US Representative Ritchie Torres issued letters of inquiry to the Government Accountability Office’s Comptroller General Gene Dodaro and the SEC’s Inspector General Deborah Jeffrey on July 13. Torres tweets letters that he has published, and they read as follows:

“The SEC refuses to bring even the barest amount of clarity to the application of securities law to digital assets. Its preferred means of communicating is neither rule nor guidance but enforcement.” 

Torres highlights the SEC’s decision in May to provide Prometheum, a platform for digital assets founded in 2017 by two US financial attorneys, with a Special Broker Purpose Dealer (SPBD) license. As stated by Torres:

“Prometheum appears to be nothing more than a Potemkin platform, operating as a timely talking point for crypto critics rather than a true trading platform for crypto customers.”

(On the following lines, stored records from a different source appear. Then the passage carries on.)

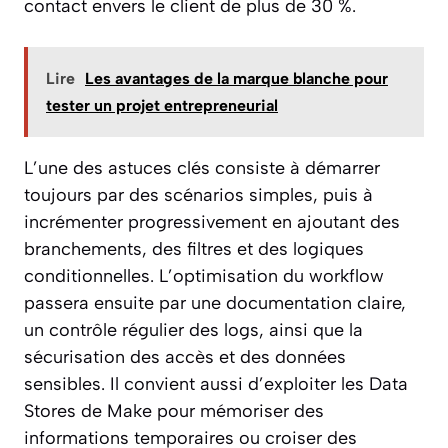
contact envers le client de plus de 30 %.
Lire
Les avantages de la marque blanche pour
tester un projet entrepreneurial
L’une des astuces clés consiste à démarrer
toujours par des scénarios simples, puis à
incrémenter progressivement en ajoutant des
branchements, des filtres et des logiques
conditionnelles. L’optimisation du workflow
passera ensuite par une documentation claire,
un contrôle régulier des logs, ainsi que la
sécurisation des accès et des données
sensibles. Il convient aussi d’exploiter les Data
Stores de Make pour mémoriser des
informations temporaires ou croiser des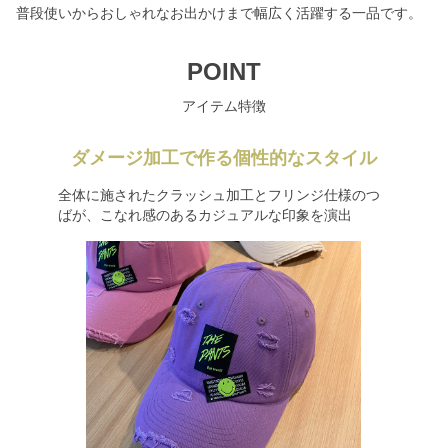
普段使いからおしゃれなお出かけまで幅広く活躍する一品です。
POINT
アイテム特徴
ダメージ加工で作る個性的なスタイル
全体に施されたクラッシュ加工とフリンジ仕様のつ
ばが、こなれ感のあるカジュアルな印象を演出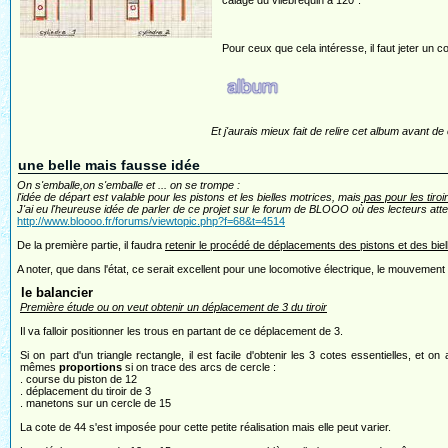
calage du vilebrequin à 120°.
Pour ceux que cela intéresse, il faut jeter un co
Et j'aurais mieux fait de relire cet album avant d
une belle mais fausse idée
On s'emballe,on s'emballe et ... on se trompe :
l'idée de départ est valable pour les pistons et les bielles motrices, mais
pas pour les tiroi
J'ai eu l'heureuse idée de parler de ce projet sur le forum de BLOOO où des lecteurs atten
http://www.bloooo.fr/forums/viewtopic.php?f=68&t=4514
De la première partie, il faudra
retenir le procédé de déplacements des pistons et des biel
A noter, que dans l'état, ce serait excellent pour une locomotive électrique, le mouvement de
le balancier
Première étude ou on veut obtenir un déplacement de 3 du tiroir
Il va falloir positionner les trous en partant de ce déplacement de 3.
Si on part d'un triangle rectangle, il est facile d'obtenir les 3 cotes essentielles, et on 
mêmes
proportions
si on trace des arcs de cercle :
. course du piston de 12
. déplacement du tiroir de 3
. manetons sur un cercle de 15
La cote de 44 s'est imposée pour cette petite réalisation mais elle peut varier.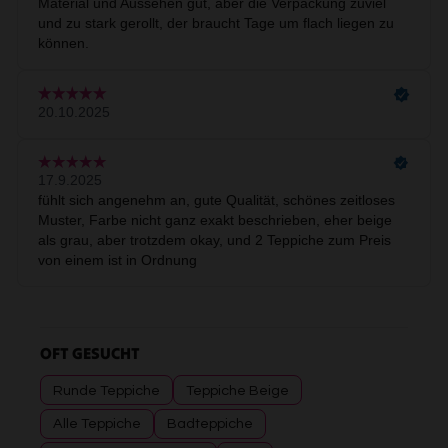
OFT GESUCHT
Runde Teppiche
Teppiche Beige
Alle Teppiche
Badteppiche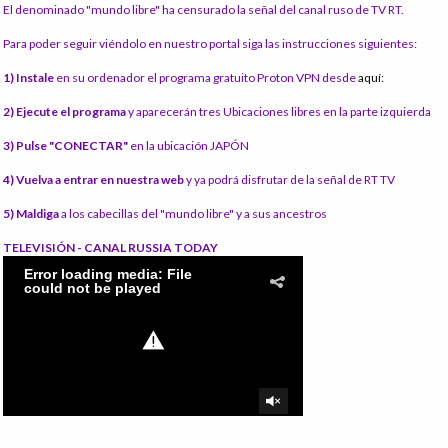
El denominado "mundo libre" ha censurado la señal del canal ruso de TV RT.
Para poder seguir viéndolo en nuestro portal siga las instrucciones siguientes:
1) Instale
en su ordenador el programa gratuito Proton VPN desde
aquí:
2) Ejecute el programa
y aparecerán tres Ubicaciones libres en la parte izquierda
3) Pulse "CONECTAR"
en la ubicación JAPÓN
4) Vuelva a entrar en nuestra web
y ya podrá disfrutar de la señal de RT TV
5) Maldiga
a los cabecillas del "mundo libre" y a sus ancestros
TELEVISIÓN - CANAL RUSSIA TODAY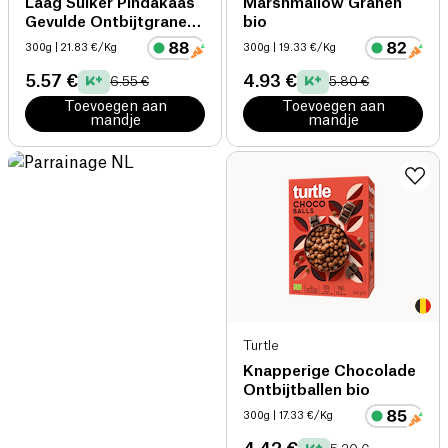
Laag Suiker Pindakaas
Marshmallow Granen
Gevulde Ontbijtgranen
bio
bio
300g
| 21.83 €/Kg
300g
| 19.33 €/Kg
5.57 €
4.93 €
6.55 €
5.80 €
Toevoegen aan
Toevoegen aan
mandje
mandje
Turtle
Knapperige Chocolade
Ontbijtballen bio
300g
| 17.33 €/Kg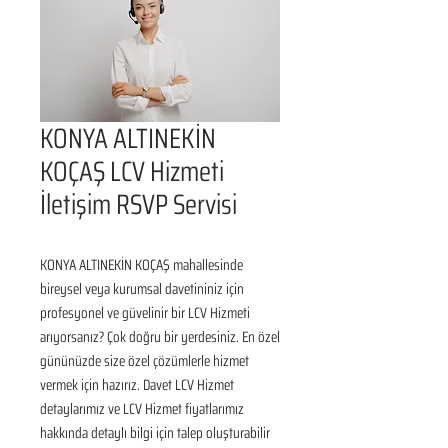
KONYA ALTINEKİN
KOÇAŞ LCV Hizmeti
İletişim RSVP Servisi
KONYA ALTINEKİN KOÇAŞ mahallesinde 
bireysel veya kurumsal davetininiz için 
profesyonel ve güvelinir bir LCV Hizmeti 
arıyorsanız? Çok doğru bir yerdesiniz. En özel 
gününüzde size özel çözümlerle hizmet 
vermek için hazırız. Davet LCV Hizmet 
detaylarımız ve LCV Hizmet fiyatlarımız 
hakkında detaylı bilgi için talep oluşturabilir 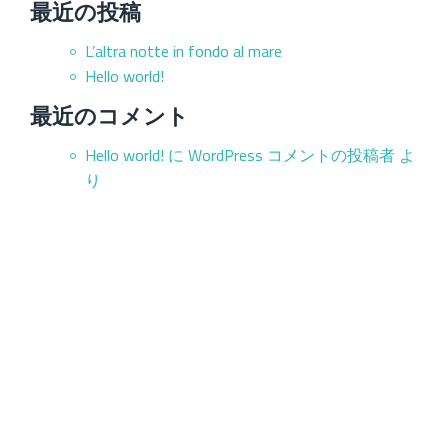
最近の投稿
L’altra notte in fondo al mare
Hello world!
最近のコメント
Hello world!
に
WordPress コメントの投稿者
よ
り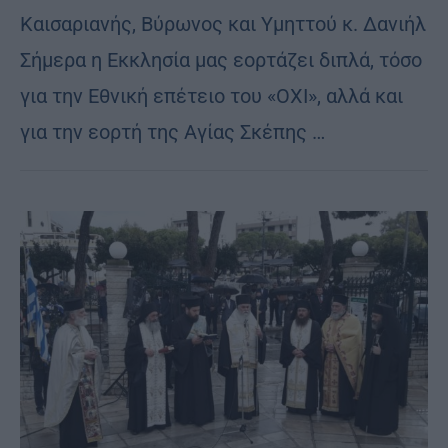
Καισαριανής, Βύρωνος και Υμηττού κ. Δανιήλ
Σήμερα η Εκκλησία μας εορτάζει διπλά, τόσο
για την Εθνική επέτειο του «ΟΧΙ», αλλά και
για την εορτή της Αγίας Σκέπης …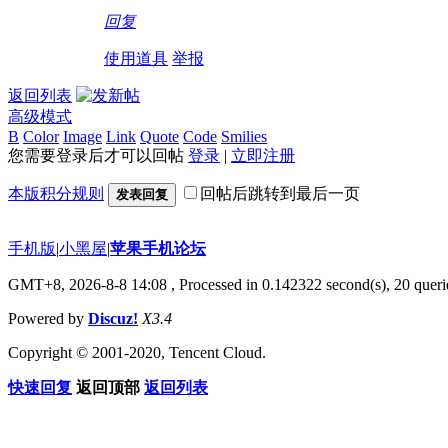
回复
使用道具
举报
返回列表
高级模式
B
Color
Image
Link
Quote
Code
Smilies
您需要登录后才可以回帖
登录
|
立即注册
本版积分规则
回帖后跳转到最后一页
发表回复
手机版
|
小黑屋
|
苹果手机论坛
GMT+8, 2026-8-8 14:08
, Processed in 0.142322 second(s), 20 querie
Powered by
Discuz!
X3.4
Copyright © 2001-2020, Tencent Cloud.
快速回复
返回顶部
返回列表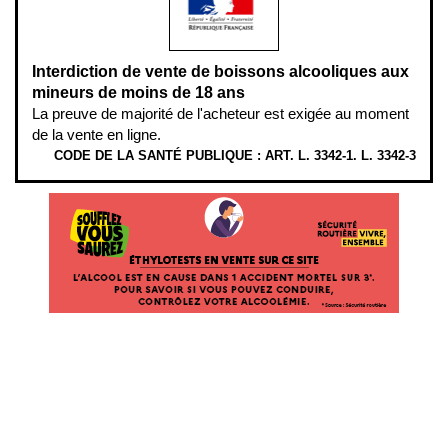
Interdiction de vente de boissons alcooliques aux
mineurs de moins de 18 ans
La preuve de majorité de l'acheteur est exigée au moment
de la vente en ligne.
CODE DE LA SANTÉ PUBLIQUE : ART. L. 3342-1. L. 3342-3
ÉTHYLOTESTS EN VENTE SUR CE SITE. L’ALCOOL EST EN CAUSE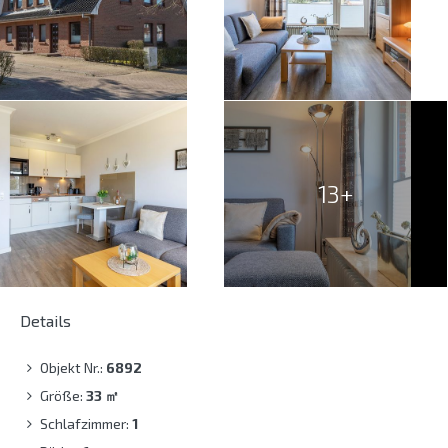
13+
Details
Objekt Nr.:
6892
Größe:
33
㎡
Schlafzimmer:
1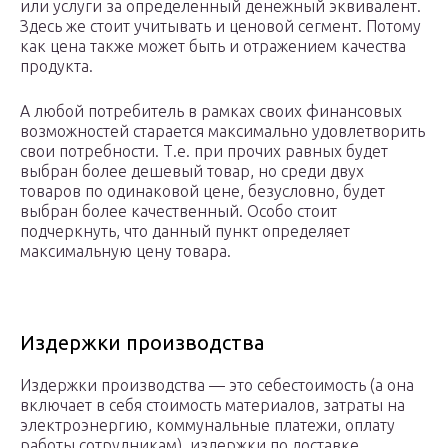
или услуги за определенный денежный эквивалент.
Здесь же стоит учитывать и ценовой сегмент. Потому
как цена также может быть и отражением качества
продукта.
А любой потребитель в рамках своих финансовых
возможностей старается максимально удовлетворить
свои потребности. Т.е. при прочих равных будет
выбран более дешевый товар, но среди двух
товаров по одинаковой цене, безусловно, будет
выбран более качественный. Особо стоит
подчеркнуть, что данный пункт определяет
максимальную цену товара.
Издержки производства
Издержки производства — ­это себестоимость (а она
включает в себя стоимость материалов, затраты на
электроэнергию, коммунальные платежи, оплату
работы сотрудникам), издержки по доставке,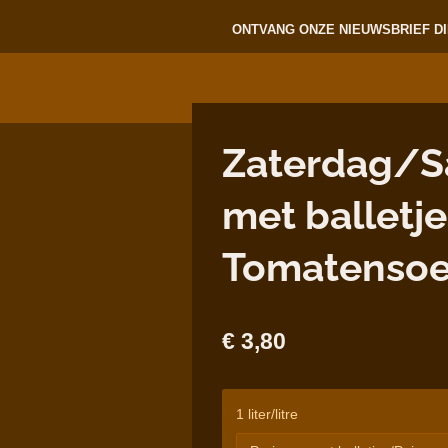
ONTVANG ONZE NIEUWSBRIEF DI
Zaterdag/Sa
met balletj
Tomatenso
€ 3,80
1 liter/litre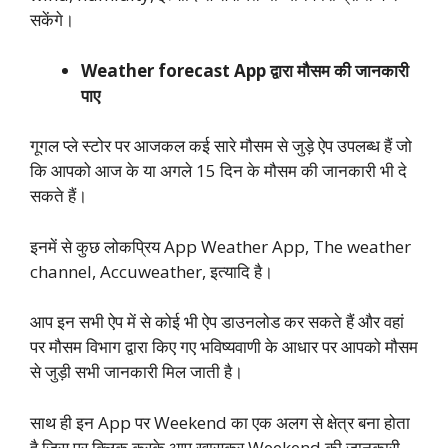
सकेंगे।
Weather forecast App
द्वारा
मौसम
की
जानकारी
पाए
गूगल प्ले स्टोर पर आजकल कई सारे मौसम से जुड़े ऐप उपलब्ध हैं जो
कि आपको आज के या अगले 15 दिन के मौसम की जानकारी भी दे
सकते हैं।
इनमें से कुछ लोकप्रिय App Weather App, The weather
channel, Accuweather, इत्यादि है।
आप इन सभी ऐप में से कोई भी ऐप डाउनलोड कर सकते हैं और वहां
पर मौसम विभाग द्वारा किए गए भविष्यवाणी के आधार पर आपको मौसम
से जुड़ी सभी जानकारी मिल जाती है।
साथ ही इन App पर Weekend का एक अलग से क्षेत्र बना होता
है जिस पर क्लिक करके आप खासकर Weekend की जानकारी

The SEC’s failure to establish “a workable process for registering” digital asset platforms and “the unusual backdoor deal” for Prometheum are both subjects of his call for an investigation. 

Torres wrote two letters, one to the Government Accountability Office’s Comptroller General Gene Dodaro and the other to the SEC’s Inspector General Deborah Jeffrey.

Torres referred to the SEC as “an overzealous traffic agent” who arbitrarily issues fines to drivers for exceeding the speed limit while keeping everyone in the dark about it, noting that “regulation by enforcement is no way to regulate.”

Torres’ request for a probe is not the first to call for Prometheum to be looked into; the company recently gained notoriety in the crypto community. After the company’s co-founder, Aaron Kaplan, appeared before Congress in June, the business was thrown into the public eye. The issue seems to be Kaplan’s broad endorsement of the SEC’s regulatory approach under the applicable securities statutes.

After the hearing, rumors concerning Prometheum began circulating on Twitter, focusing on the company’s potential connections to Chinese financiers. The Blockchain Association requested information about the business from the SEC on June 15. Six American congressmen demanded in July that the SEC look into Prometheum’s “ties to the Chinese Communist Party.”

In June, Gary Gensler, the head of the SEC, was charged with market manipulation by Citadel Securities and Citadel Market Maker. It is alleged that he used Vanguard Group and BlackRock to short stocks with a concentration on cryptocurrencies, such as AMC Theatres and GameStop.